The fear of what Mr Scowcroft called “Armageddon in the Middle East” is one reason why so many countries in the region are lining up—in public at least—to condemn the prospective invasion. This weekend the king of Bahrain, on his first visit to Iran since the 1979 Islamic revolution there, agreed a joint statement with his hosts expressing “determined opposition to any unilateral military action against Iraq”. Saudi Arabia has ruled out the use of its territory as a base for an attack. Jordan's King Abdullah has been trying to rally opposition to an invasion. Turkey, an important regional ally and a member of NATO, is also wary of a war that might inflame Kurdish separatism, at a time when it faces economic and political turmoil.

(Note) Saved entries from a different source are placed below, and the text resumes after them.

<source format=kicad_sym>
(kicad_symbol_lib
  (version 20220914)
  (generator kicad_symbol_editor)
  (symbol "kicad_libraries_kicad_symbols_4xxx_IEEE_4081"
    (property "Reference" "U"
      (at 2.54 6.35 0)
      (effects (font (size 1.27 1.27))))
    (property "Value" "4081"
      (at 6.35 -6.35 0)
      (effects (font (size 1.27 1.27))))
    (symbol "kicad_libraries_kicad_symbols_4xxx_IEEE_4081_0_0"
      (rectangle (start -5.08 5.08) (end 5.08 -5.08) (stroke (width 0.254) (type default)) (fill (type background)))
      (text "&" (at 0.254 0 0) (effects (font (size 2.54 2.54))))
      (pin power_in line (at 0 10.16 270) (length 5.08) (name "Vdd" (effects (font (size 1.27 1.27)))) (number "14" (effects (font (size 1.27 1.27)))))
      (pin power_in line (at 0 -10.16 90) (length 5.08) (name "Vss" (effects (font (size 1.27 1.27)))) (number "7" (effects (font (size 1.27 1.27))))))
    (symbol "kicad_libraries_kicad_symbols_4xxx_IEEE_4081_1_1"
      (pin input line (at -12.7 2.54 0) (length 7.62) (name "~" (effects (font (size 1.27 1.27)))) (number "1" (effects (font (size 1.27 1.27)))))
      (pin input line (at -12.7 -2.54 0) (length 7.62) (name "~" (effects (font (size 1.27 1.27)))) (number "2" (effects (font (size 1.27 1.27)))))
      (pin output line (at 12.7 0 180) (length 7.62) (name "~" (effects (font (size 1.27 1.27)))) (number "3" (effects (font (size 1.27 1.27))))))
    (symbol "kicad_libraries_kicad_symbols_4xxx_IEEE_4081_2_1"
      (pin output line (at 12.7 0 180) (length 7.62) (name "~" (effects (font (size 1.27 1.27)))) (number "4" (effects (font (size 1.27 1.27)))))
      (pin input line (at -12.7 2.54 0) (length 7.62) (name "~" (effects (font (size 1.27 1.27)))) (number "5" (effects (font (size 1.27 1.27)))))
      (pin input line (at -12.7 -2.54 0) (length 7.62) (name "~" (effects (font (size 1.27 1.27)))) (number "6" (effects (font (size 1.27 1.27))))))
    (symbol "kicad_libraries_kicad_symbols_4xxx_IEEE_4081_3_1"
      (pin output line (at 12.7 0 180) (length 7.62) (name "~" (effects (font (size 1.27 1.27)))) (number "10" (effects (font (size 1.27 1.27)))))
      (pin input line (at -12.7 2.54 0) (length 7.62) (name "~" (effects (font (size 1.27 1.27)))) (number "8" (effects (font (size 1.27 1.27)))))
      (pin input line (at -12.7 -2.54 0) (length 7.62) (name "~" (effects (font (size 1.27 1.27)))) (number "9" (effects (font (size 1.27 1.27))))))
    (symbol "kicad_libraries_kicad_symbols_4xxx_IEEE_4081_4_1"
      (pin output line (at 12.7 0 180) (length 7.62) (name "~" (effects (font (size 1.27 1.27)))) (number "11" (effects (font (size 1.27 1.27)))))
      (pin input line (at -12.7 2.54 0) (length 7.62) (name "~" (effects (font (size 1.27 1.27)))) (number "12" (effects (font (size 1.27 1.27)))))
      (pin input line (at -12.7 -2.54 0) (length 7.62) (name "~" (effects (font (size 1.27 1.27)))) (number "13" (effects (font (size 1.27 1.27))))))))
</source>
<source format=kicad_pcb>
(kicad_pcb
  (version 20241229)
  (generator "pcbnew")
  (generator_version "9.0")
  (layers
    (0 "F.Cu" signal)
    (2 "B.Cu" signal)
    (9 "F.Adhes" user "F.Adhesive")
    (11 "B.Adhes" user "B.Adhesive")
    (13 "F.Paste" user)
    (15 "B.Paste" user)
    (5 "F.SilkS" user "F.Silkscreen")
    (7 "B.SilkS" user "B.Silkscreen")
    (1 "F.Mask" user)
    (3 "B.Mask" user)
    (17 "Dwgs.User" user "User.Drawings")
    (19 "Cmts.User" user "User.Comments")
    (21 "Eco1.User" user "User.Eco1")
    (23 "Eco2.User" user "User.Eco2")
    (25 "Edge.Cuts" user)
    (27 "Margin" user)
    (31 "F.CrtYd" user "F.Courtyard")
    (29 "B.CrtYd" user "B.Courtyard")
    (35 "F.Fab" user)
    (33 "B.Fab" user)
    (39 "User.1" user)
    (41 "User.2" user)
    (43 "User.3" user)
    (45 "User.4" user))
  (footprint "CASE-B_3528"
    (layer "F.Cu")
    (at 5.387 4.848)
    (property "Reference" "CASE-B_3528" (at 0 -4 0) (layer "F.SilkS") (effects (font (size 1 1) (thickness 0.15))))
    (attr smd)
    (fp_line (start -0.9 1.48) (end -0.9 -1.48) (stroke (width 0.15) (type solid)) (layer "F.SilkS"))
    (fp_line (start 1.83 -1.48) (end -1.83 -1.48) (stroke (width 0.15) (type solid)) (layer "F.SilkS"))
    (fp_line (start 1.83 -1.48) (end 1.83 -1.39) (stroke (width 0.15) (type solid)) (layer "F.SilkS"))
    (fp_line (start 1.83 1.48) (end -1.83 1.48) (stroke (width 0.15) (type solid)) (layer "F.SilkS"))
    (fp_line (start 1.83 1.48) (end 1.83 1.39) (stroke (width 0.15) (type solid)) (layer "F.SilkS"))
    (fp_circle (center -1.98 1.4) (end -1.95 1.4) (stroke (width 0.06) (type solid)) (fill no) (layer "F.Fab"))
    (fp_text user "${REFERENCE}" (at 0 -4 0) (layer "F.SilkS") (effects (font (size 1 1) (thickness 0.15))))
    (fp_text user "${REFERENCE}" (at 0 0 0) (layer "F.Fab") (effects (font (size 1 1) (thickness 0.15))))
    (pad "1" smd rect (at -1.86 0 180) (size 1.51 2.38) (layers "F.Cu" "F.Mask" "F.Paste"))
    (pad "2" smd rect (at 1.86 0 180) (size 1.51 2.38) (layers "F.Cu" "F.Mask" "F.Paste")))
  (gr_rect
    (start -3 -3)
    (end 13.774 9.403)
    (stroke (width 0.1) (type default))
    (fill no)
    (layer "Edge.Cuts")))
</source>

Russia, a permanent member of the UN's Security Council, and an old friend of Iraq, has signalled the commercial importance of its ties there by announcing a five-year bilateral economic co-operation agreement, worth some $40 billion.
Even in western Europe, Mr Bush is short of support for an attack on Iraq. Among European Union leaders only Tony Blair, Britain's prime minister, is an enthusiastic backer of the argument that inaction is not an option in face of the threat posed by Mr Hussein. But he appears rather isolated both within his ruling Labour Party at home and within the EU. America has felt the need to go so far as to lodge a diplomatic rebuke with Germany after the chancellor, Gerhard Schr?der, who faces elections next month, described a possible war as “an adventure”.
So far, of course, any war, whether “noble cause” or “adventure” remains a phoney one, and all of the American administration's statements have to be seen in the context not just of the battle for international and domestic public opinion, but of a psychological tussle with Mr Hussein. The Iraqi dictator may feel some satisfaction that so many weighty voices have spoken out against an invasion that is so far only conjecture. Or, recognising that Mr Bush and his team have neither fully launched a campaign to rally support for military action, nor faltered for an instant in their stated determination to unseat him, he may feel rather depressed.